Sunday, February 1, 2015

Data Warehousing - The Inmon View

The Inmon view of Data Warehousing is the original view. In fact the Inmon definition is still cited in research papers. This definition sees the Data Warehouse as "a subject oriented, integrated, time-varying, and nonvolatile collection of data that is used primarily in organizational decision making." This seems like a serviceable definition until we pick it apart a little. First, if we consider a major subset of that definition " "a subject oriented, integrated... collection of data that is used primarily in organizational decision making." there is nothing that distinguishes data warehousing from enterprise databases. So, the adjectives "time-varying and nonvolatile" must be the difference. And indeed they are. But in this definition the key elements are buried in a flurry of other generic attributes.

Even if we highlight and embolden these terms, they still fail to capture the essence of a Data Warehouse. For example, in a traditional transaction processing system, time stamped transactions would satisfy "time-varying" so what is special about the Data Warehouse? And nonvolatile suggests, correctly, that the information is not updated. This is not entirely true. But in the cases where it is true, why is it true?

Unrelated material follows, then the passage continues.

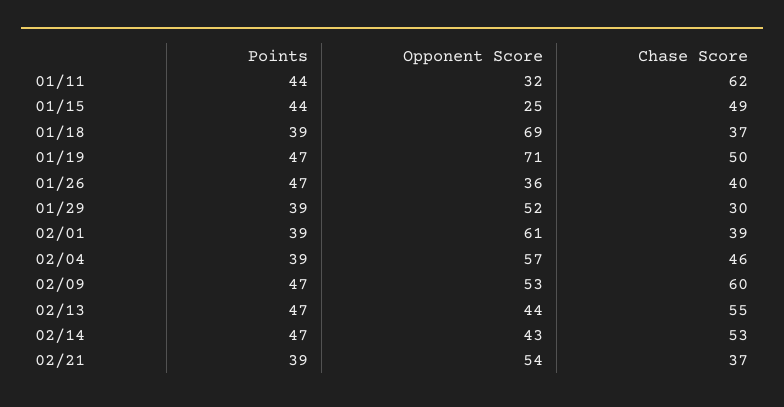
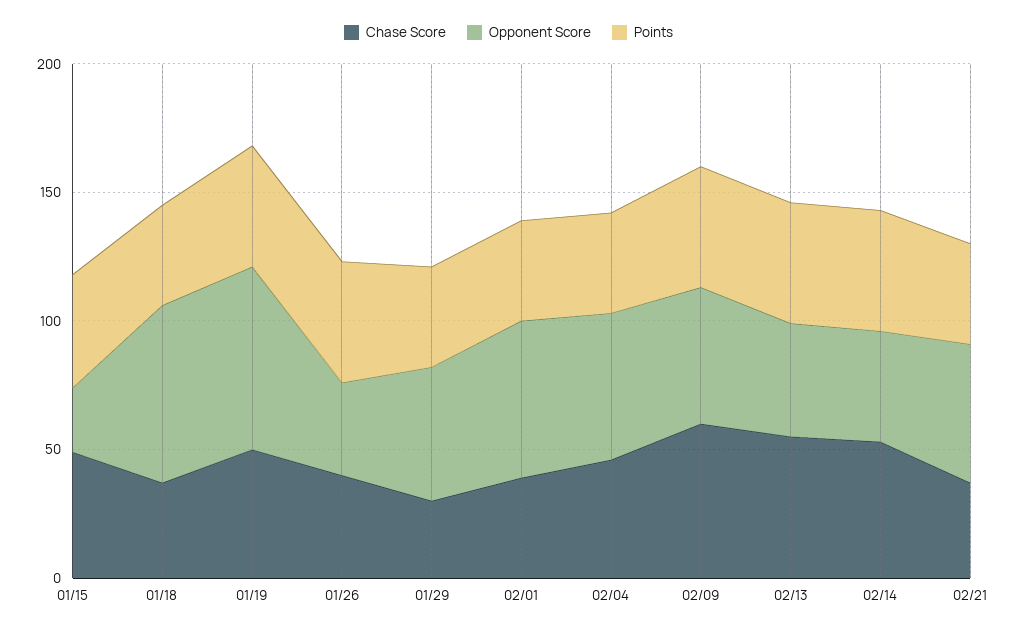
Points, 01/11: 44 -> none
Opponent Score, 01/11: 32 -> none
Chase Score, 01/11: 62 -> none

One final problem we have with the traditional definition is the name "Data Warehousing" itself. This is a problematic metaphor that fails to capture the essence of a Data Warehouse. The term was selected many years ago to give the impression of high volume, low cost storage where you go into the warehouse to retrieve information that is not readily at hand. Thus, Data Warehouses, over time, came to be seen as large junk heaps of historical data leaving us with some nontrivial philosophical problems such as "what does the data refer too?" and design problems such as "what are we trying to achieve with the Data Warehouse?"